** What to produce **
Retype the line with "black frying pan [205,419,349,512] -> none" in it, then each line after it to the end of the data, word for word.

(Scene edit records)
--- START ---
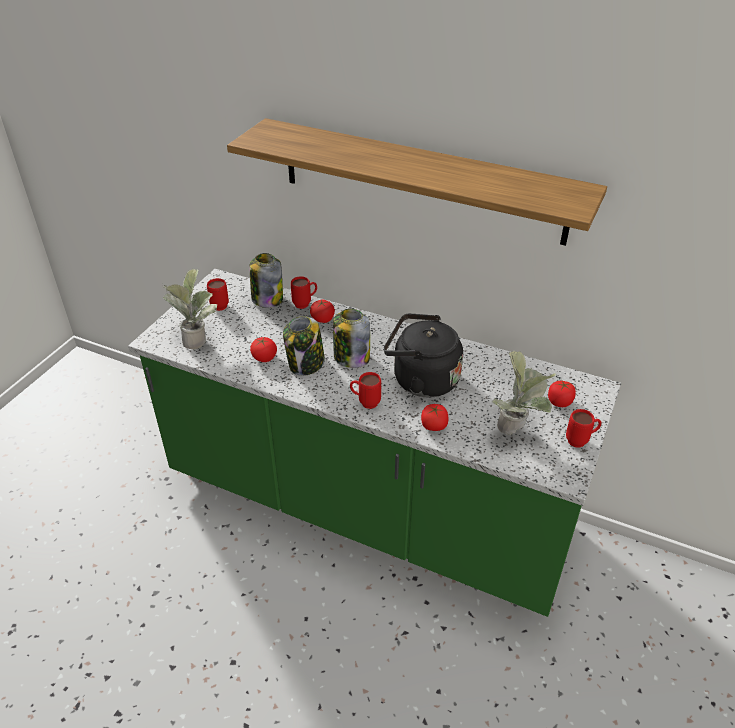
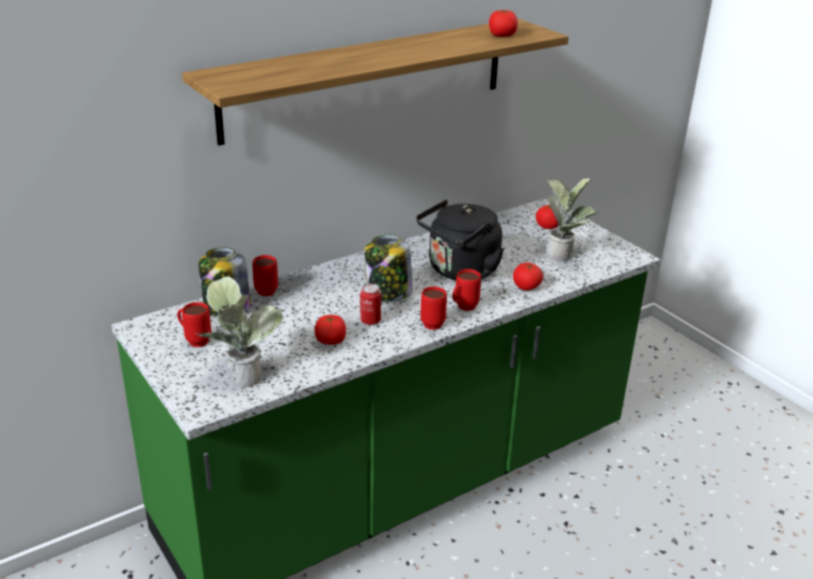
camera: 60 degrees left, 10 degrees down
jar [283,316,325,376] -> can [360,284,381,325]
tomato [310,299,335,323] -> tomato moved to [489,10,518,37]
red mug [566,409,601,448] -> red mug moved to [420,286,447,330]

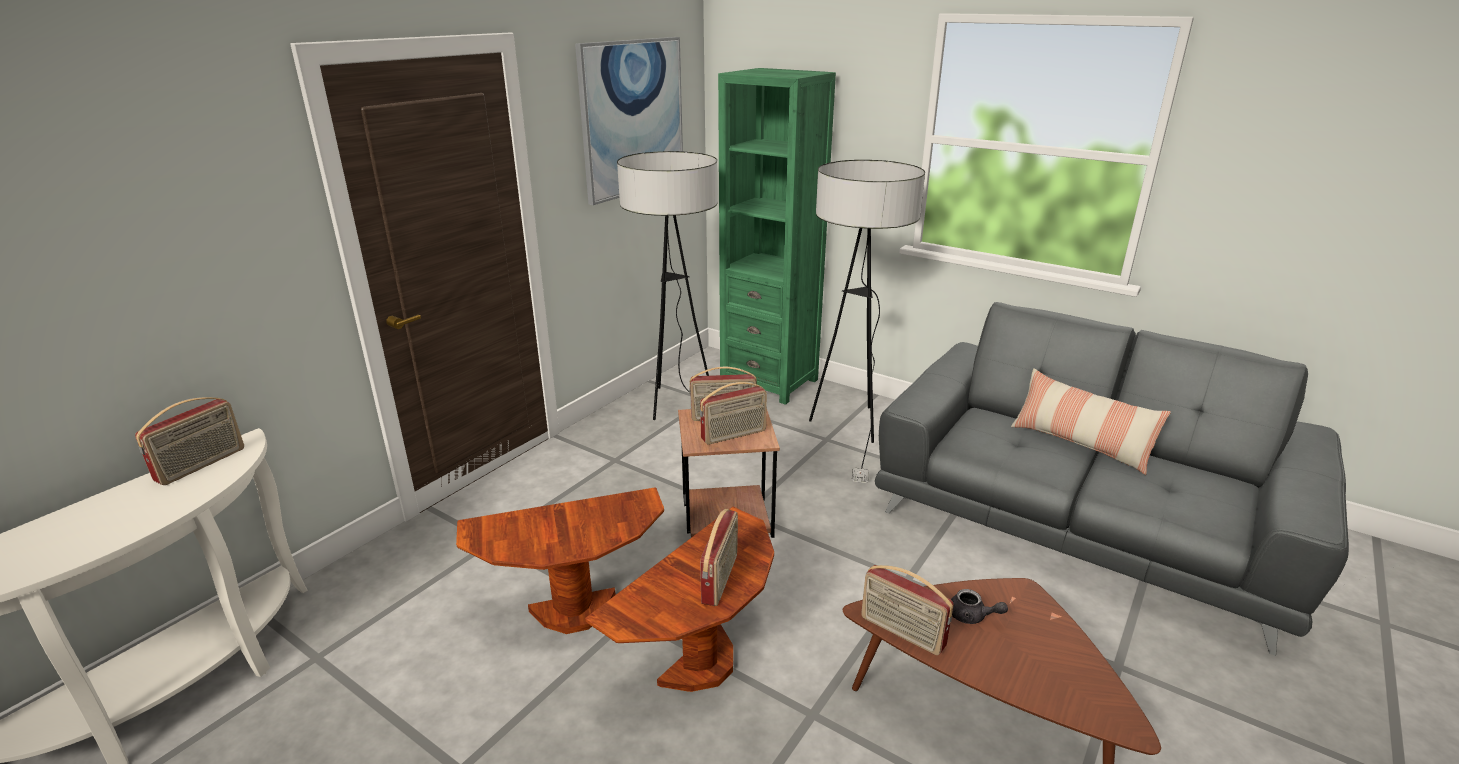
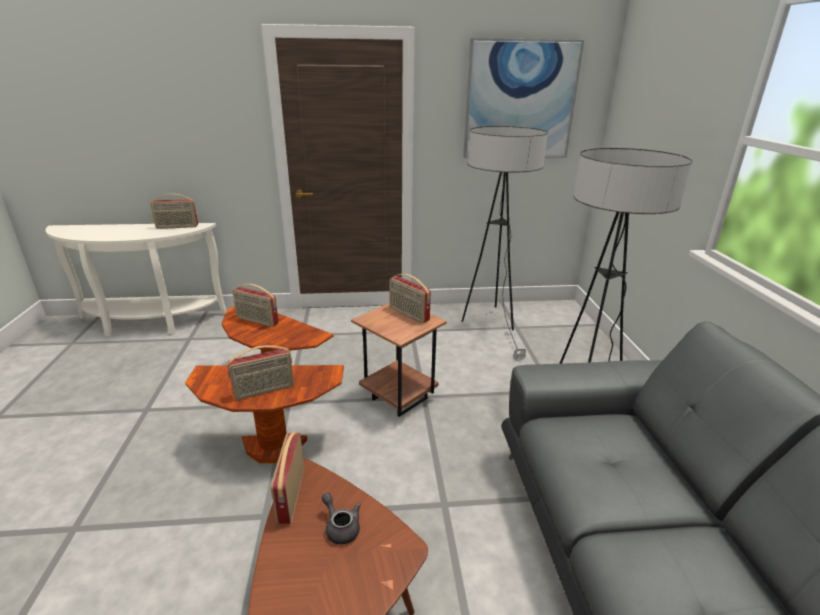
camera: 50 degrees right, 0 degrees up
radio [700,382,767,445] -> radio moved to [233,284,279,327]
green bookcase [718,68,836,405] -> none
grey teapot [951,589,1008,624] -> grey teapot turned 150 degrees clockwise [322,493,361,545]
pillow [1011,368,1171,475] -> none

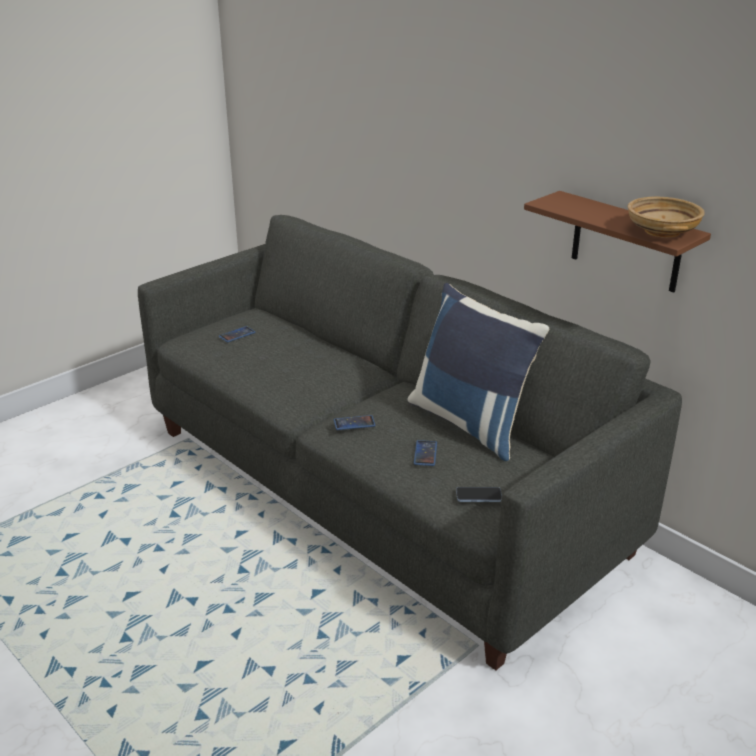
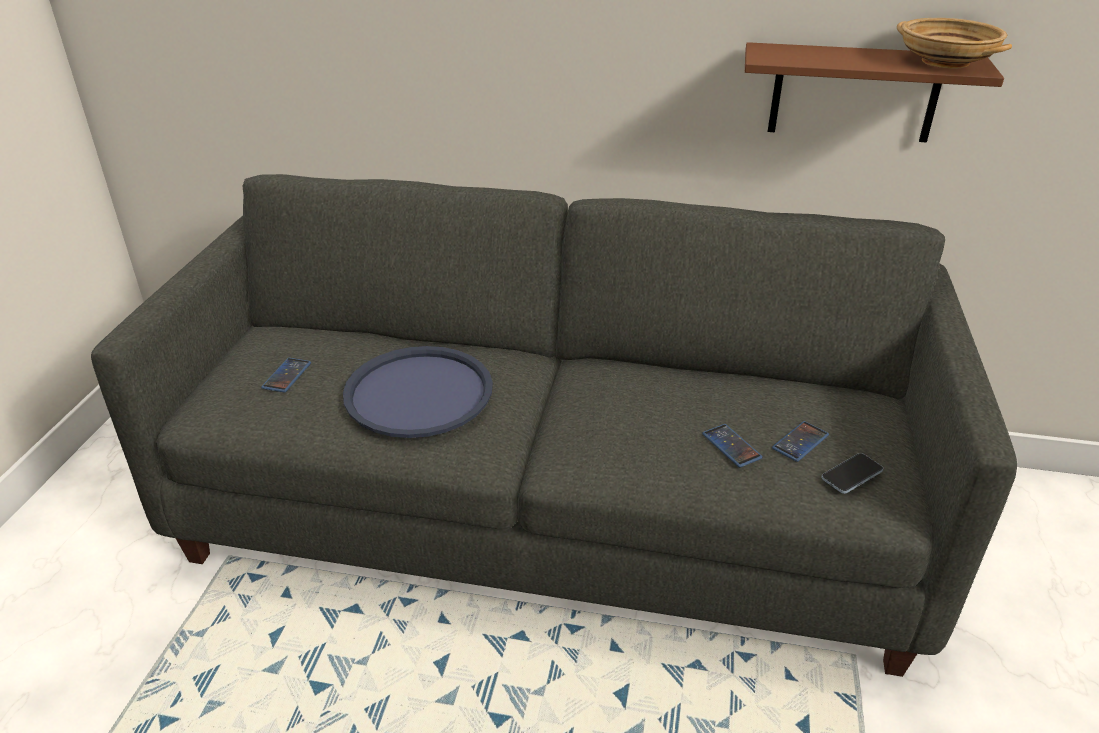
camera: 35 degrees left, 5 degrees up
phone [334,415,376,430] -> phone moved to [772,421,829,462]
blue pillow [407,283,549,461] -> none
none -> blue tray [343,346,493,438]

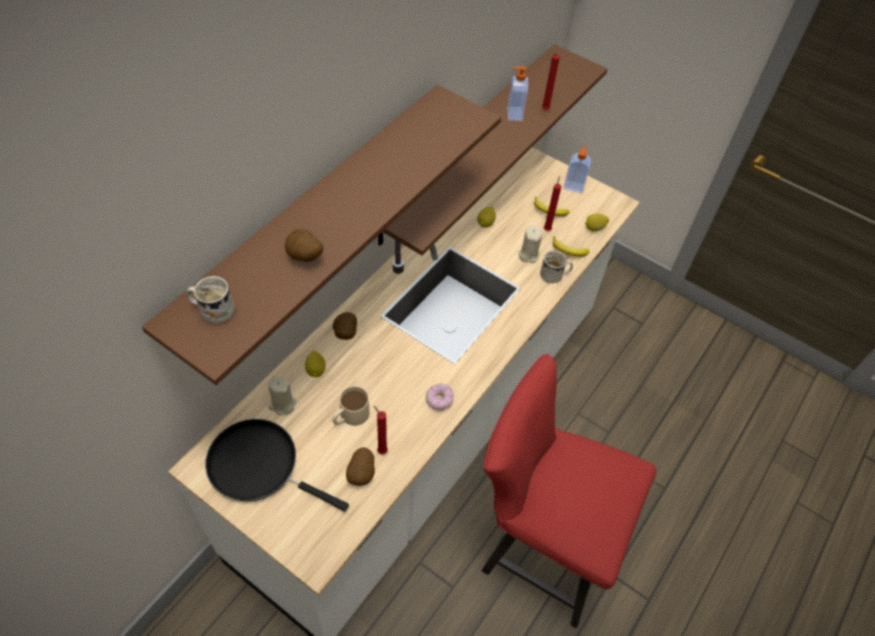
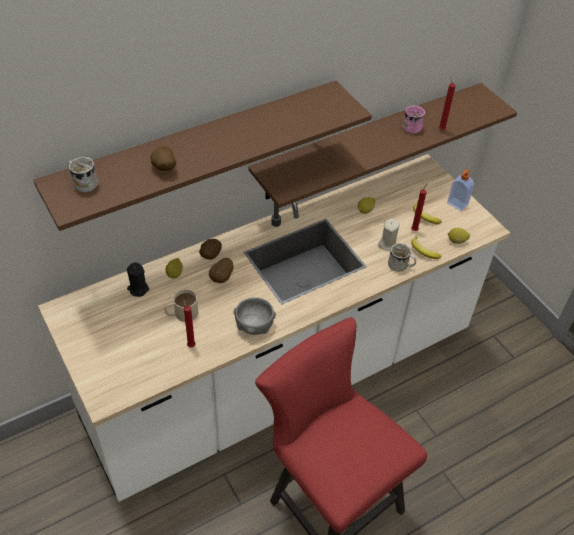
camera: 25 degrees right, 5 degrees down
black frying pan [205,419,349,512] -> none
beige candle [268,376,296,415] -> black candle [127,262,149,297]
potato [346,447,375,486] -> potato moved to [209,258,234,283]
donut [426,384,454,410] -> grey bowl [233,297,276,335]
soap dispenser [507,66,528,121] -> pink mug [403,106,425,134]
--- END ---
** Written answer **
black frying pan [205,419,349,512] -> none
beige candle [268,376,296,415] -> black candle [127,262,149,297]
potato [346,447,375,486] -> potato moved to [209,258,234,283]
donut [426,384,454,410] -> grey bowl [233,297,276,335]
soap dispenser [507,66,528,121] -> pink mug [403,106,425,134]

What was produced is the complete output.